Il richiamo all’abbattimento dei confini è costante nelle parole di Bergoglio, che descrive una città dalla «vocazione universale, portatrice di una missione e di un ideale adatto a valicare i monti e i mari e ad essere narrato a tutti, vicini e lontani, a qualsiasi popolo appartengano, qualsiasi lingua parlino e qualunque sia il colore della loro pelle», caratteristiche sintetizzate dal Campidoglio, insieme alla Cupola michelangiolesca e al Colosseo. Servono le giuste risorse, materiali e spirituali, per governare tanta storia e tanta bellezza. Ma soprattutto, afferma il Pontefice, è necessario che Roma «si mantenga all’altezza dei suoi compiti e della sua storia, che sappia anche nelle mutate circostanze odierne essere faro di civiltà e maestra di accoglienza, che non perda la saggezza che si manifesta nella capacità di integrare e far sentire ciascuno partecipe a pieno titolo di un destino comune».

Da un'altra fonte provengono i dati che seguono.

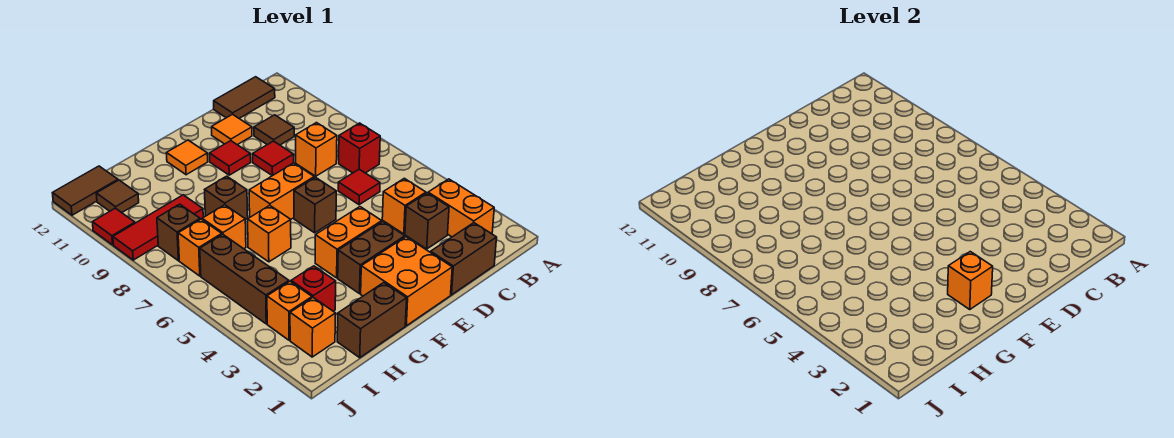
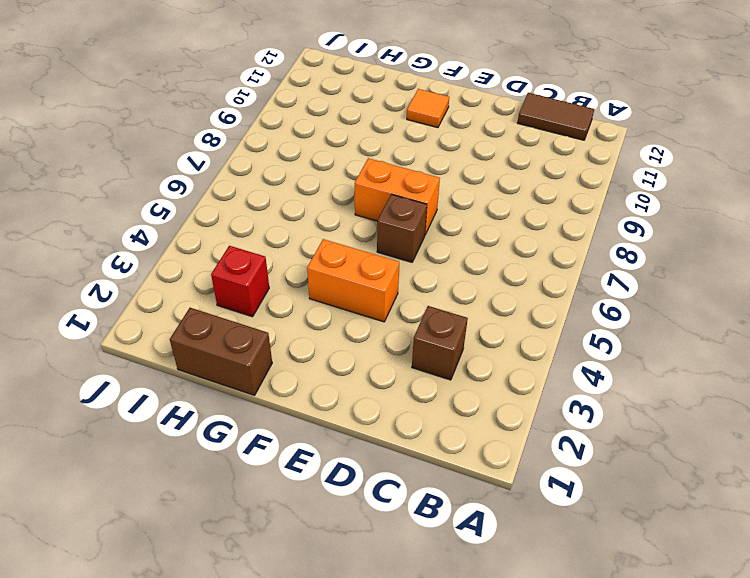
none -> orange brick B2:B3 level 1
none -> red brick B7 level 1
none -> brown brick C1:D1 level 1
none -> orange brick C4 level 1

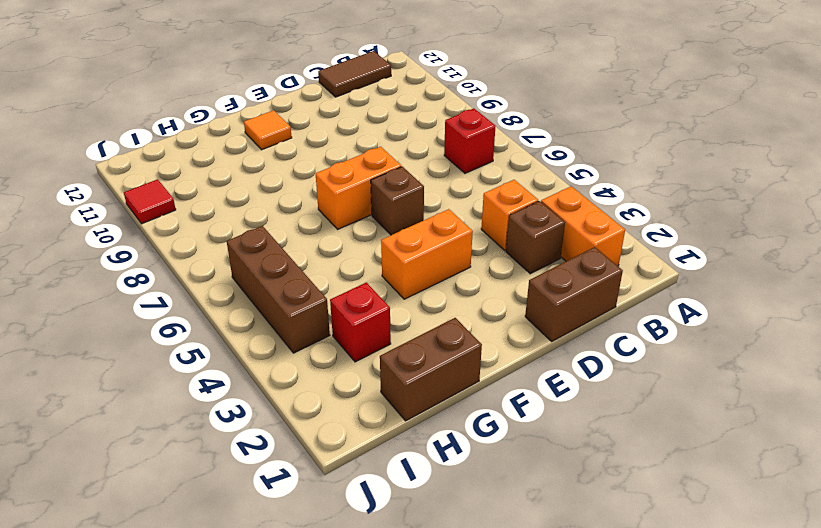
none -> red tile C6 level 1
none -> orange brick C8 level 1
none -> brown tile C10 level 1
none -> red tile D9 level 1

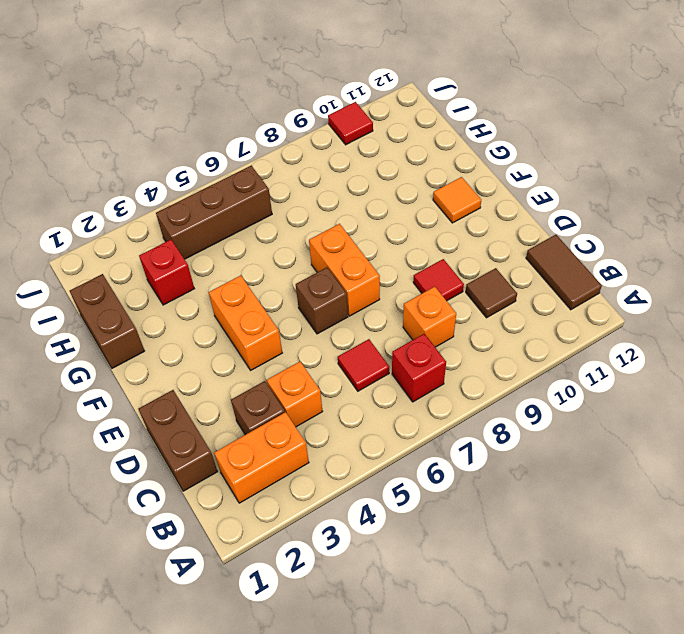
none -> orange tile D11 level 1
none -> orange brick E1:F2 level 1
none -> brown brick E3:F3 level 1
none -> red tile E10 level 1

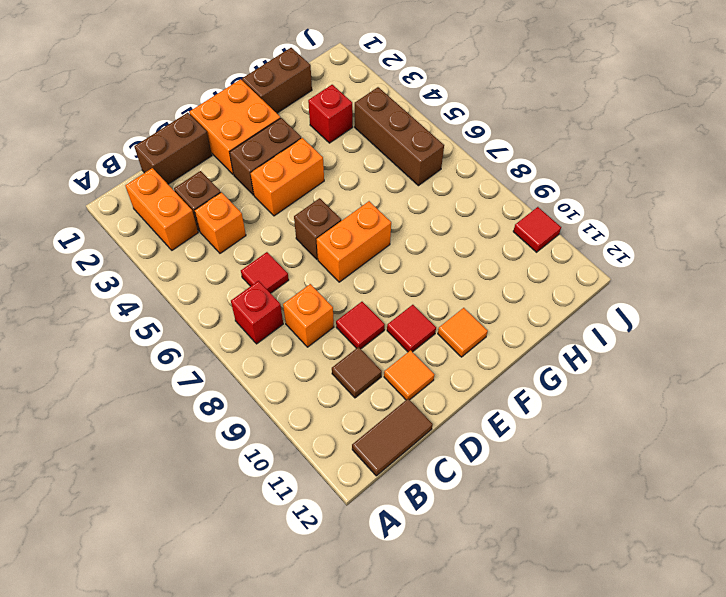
none -> orange brick G6 level 1
none -> brown brick G8 level 1
none -> orange brick H7 level 1
none -> red tile H9:J9 level 1

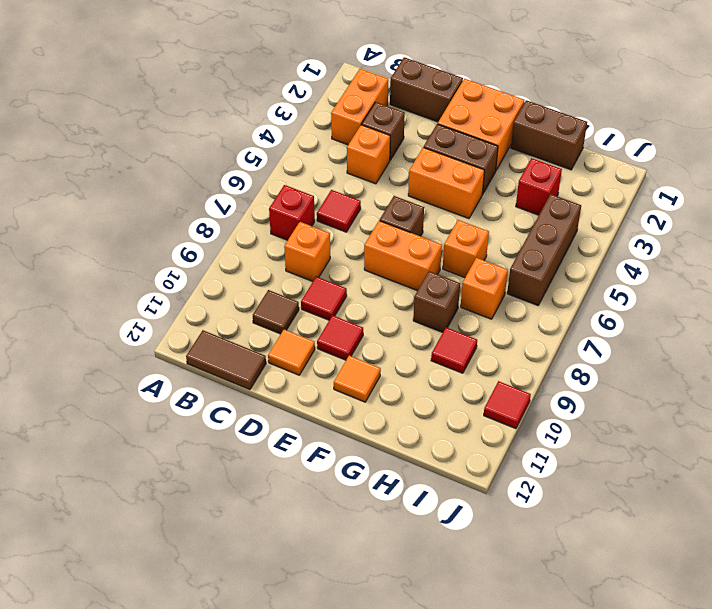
red tile H9 level 1 -> red tile H9:J9 level 1
none -> orange brick I2 level 1
none -> orange brick I3 level 1
none -> orange brick I7 level 1
none -> brown brick I8 level 1

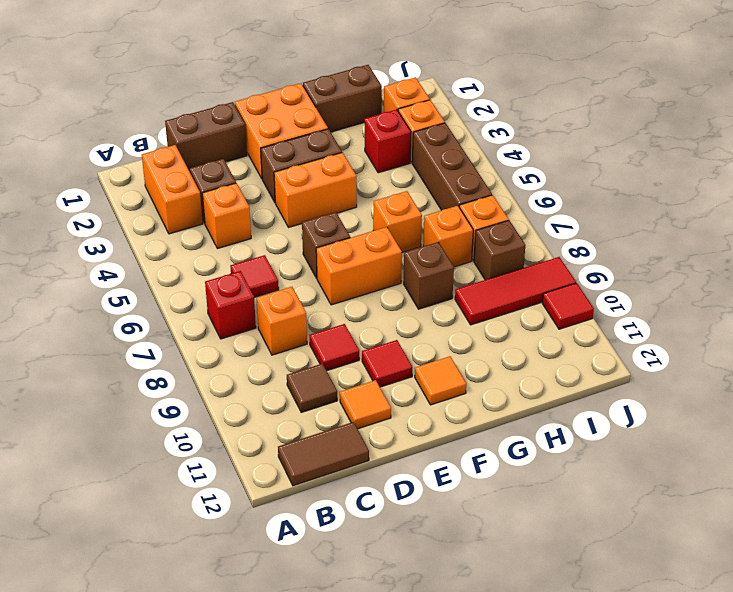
none -> brown tile I11 level 1
none -> brown tile I12:J12 level 1
none -> orange brick F2 level 2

È un invito rivolto a tutti, quello di Bergoglio. Non solo alla politica, ma anche ai cittadini, anche e soprattutto per non dimenticare le persone «che per qualsiasi ragione si trovano ai margini, quasi scartate e dimenticate». E lo fa ricordando il Convegno “sui mali di Roma”, che 45 anni fa si impegnò a ad affrontare le reali condizioni delle periferie urbane, dove erano giunte masse di immigrati provenienti da altre parti d’Italia. «Oggi quelle e altre periferie hanno visto l’arrivo, da tanti Paesi, di numerosi migranti fuggiti dalle guerre e dalla miseria - afferma il Papa - i quali cercano di ricostruire la loro esistenza in condizioni di sicurezza e di vita dignitosa».

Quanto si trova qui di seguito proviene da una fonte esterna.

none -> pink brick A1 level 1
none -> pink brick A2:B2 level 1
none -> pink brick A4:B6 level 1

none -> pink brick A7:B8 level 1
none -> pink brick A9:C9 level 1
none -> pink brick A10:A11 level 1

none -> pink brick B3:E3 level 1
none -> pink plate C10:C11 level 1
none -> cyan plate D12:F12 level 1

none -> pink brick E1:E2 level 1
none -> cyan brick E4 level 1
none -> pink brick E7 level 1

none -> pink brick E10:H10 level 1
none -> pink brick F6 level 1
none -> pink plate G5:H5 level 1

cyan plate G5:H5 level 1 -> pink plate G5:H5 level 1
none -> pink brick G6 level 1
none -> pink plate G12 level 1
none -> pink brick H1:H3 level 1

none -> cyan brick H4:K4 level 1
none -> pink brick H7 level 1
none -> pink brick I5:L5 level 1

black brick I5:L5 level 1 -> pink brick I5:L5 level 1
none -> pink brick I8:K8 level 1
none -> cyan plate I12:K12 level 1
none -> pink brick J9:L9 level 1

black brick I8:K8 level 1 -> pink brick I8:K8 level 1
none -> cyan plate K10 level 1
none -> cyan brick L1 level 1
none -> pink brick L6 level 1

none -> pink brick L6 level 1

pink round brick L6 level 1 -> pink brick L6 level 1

Ed allora l’impegno non può che rimanere immutato: «Roma, città ospitale, è chiamata ad affrontare questa sfida epocale nel solco della sua nobile storia». Un invito a «superare le paure che rischiano di bloccare le iniziative e i percorsi possibili», che potrebbero far fiorire la città, affratellare e creare occasioni di sviluppo, tanto civico e culturale, quanto economico e sociale». Ma Bergoglio sa anche di trovarsi in un’Aula che vive un momento delicato, dopo lo scandalo corruzione che ha travolto la giunta della sindaca. Non pronuncia mai la parola corruzione, ma parla tra le righe di etica, rivolgendo un augurio per confermare «le migliori tradizioni di Roma e la sua missione», attraverso «una rinascita morale e spirituale della Città». E Virginia Raggi, prima di raccogliere la benedizione del Pontefice, ha parlato di una città «aperta e plurale», con le «braccia sempre aperte al mondo». Una «città aperta, città del multilateralismo e del multiculturalismo» e a breve sede dell’Assemblea Parlamentare del Mediterraneo. Ma anche città della solidarietà, «grazie all'attività di migliaia di volontari e a quella di centinaia di associazioni».